**Saved entries**.

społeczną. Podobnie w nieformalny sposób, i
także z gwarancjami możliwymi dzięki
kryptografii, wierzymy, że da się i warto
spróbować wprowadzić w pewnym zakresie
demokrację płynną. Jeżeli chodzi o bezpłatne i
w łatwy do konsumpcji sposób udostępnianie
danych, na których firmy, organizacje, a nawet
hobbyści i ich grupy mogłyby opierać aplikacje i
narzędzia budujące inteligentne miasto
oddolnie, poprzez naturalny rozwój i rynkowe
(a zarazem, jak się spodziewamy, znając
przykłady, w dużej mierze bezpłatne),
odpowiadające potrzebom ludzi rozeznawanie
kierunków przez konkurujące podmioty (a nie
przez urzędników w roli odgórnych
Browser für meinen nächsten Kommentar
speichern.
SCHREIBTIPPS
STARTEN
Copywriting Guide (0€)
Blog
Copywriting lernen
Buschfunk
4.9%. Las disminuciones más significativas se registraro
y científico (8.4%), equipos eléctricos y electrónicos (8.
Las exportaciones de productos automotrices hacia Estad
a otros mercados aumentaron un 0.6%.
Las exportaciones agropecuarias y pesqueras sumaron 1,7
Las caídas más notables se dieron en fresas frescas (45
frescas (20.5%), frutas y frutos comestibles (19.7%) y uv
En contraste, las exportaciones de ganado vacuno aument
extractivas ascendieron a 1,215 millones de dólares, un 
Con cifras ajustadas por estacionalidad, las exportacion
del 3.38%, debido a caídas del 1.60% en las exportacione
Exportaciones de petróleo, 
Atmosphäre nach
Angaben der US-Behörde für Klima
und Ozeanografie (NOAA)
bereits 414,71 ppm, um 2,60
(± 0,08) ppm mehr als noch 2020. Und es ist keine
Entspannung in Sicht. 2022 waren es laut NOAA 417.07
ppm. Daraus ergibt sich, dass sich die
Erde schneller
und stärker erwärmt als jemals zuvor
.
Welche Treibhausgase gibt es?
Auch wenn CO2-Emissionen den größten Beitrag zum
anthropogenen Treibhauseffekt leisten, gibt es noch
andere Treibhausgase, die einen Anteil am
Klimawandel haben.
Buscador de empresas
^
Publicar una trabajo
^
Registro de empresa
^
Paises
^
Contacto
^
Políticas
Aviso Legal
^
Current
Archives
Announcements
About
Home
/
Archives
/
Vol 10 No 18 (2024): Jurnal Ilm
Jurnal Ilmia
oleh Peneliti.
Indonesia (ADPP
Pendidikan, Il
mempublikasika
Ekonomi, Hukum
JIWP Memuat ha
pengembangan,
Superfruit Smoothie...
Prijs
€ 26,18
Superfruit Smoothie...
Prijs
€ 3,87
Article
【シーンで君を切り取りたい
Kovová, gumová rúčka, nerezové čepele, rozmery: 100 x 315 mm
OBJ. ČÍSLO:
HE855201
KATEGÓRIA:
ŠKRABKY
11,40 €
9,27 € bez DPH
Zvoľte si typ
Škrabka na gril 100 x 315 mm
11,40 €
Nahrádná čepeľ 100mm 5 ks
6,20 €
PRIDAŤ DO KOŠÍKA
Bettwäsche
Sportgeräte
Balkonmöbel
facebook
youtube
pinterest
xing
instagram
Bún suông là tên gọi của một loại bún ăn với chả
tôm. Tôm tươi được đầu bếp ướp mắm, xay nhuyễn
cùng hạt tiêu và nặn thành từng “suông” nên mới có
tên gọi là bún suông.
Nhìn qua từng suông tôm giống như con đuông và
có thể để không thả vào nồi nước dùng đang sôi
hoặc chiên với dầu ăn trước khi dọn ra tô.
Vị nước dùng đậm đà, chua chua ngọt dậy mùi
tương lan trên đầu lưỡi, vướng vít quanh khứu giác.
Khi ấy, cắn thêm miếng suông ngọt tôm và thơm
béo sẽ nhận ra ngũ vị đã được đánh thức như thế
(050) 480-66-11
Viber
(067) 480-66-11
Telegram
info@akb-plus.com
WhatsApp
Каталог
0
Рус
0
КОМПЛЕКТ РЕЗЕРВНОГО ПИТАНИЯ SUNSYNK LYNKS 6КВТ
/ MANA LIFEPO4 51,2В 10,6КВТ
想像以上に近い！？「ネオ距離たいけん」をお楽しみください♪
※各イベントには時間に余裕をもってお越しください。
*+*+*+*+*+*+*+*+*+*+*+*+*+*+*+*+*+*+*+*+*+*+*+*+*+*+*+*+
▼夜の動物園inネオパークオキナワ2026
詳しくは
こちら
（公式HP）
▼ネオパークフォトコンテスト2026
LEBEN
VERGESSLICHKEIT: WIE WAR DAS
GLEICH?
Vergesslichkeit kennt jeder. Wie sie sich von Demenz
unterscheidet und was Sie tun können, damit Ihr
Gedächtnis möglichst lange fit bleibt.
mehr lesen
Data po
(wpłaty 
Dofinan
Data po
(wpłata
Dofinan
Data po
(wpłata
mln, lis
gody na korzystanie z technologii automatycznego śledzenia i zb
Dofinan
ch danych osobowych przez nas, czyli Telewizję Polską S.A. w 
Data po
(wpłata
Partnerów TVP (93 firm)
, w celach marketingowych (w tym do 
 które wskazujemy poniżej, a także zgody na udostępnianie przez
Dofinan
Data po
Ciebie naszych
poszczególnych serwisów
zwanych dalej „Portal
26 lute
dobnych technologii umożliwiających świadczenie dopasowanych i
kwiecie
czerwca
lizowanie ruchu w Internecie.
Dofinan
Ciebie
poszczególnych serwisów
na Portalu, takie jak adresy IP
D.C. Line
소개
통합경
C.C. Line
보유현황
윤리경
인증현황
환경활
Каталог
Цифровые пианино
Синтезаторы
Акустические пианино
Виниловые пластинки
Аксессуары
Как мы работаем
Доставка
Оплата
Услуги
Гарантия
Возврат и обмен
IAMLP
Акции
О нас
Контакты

**Task directions**.
Return each line of the data where the word "danych" appears.

**Answer space**.
danych, na których firmy, organizacje, a nawet
ch danych osobowych przez nas, czyli Telewizję Polską S.A. w 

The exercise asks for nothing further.